** Opening EXCERPTED RECORDS block **
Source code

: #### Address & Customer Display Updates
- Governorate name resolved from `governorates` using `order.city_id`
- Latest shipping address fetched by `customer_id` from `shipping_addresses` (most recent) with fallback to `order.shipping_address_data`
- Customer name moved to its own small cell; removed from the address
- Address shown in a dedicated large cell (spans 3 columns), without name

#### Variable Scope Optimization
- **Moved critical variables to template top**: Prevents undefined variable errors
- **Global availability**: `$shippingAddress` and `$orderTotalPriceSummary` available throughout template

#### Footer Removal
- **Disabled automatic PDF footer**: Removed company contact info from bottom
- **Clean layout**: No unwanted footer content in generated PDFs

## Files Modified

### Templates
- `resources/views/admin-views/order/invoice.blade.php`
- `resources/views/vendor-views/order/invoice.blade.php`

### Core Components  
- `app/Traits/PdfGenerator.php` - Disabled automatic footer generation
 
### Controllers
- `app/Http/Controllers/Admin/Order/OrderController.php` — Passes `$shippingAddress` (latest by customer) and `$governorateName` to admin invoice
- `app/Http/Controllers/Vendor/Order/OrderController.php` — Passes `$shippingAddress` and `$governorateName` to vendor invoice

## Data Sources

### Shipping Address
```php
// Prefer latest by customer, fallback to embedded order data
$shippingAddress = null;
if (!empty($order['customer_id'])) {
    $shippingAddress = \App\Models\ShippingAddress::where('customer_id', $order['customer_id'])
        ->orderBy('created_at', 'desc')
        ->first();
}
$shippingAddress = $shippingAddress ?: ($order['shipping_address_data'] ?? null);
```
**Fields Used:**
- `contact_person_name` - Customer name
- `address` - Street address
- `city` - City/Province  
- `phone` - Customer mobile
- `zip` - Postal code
** Closing EXCERPTED RECORDS block **
* TASK GOAL: Using the records above, work out how many lines hold the string "shippingAddress"; answer with that number alone.

* TASK SOLUTION: 6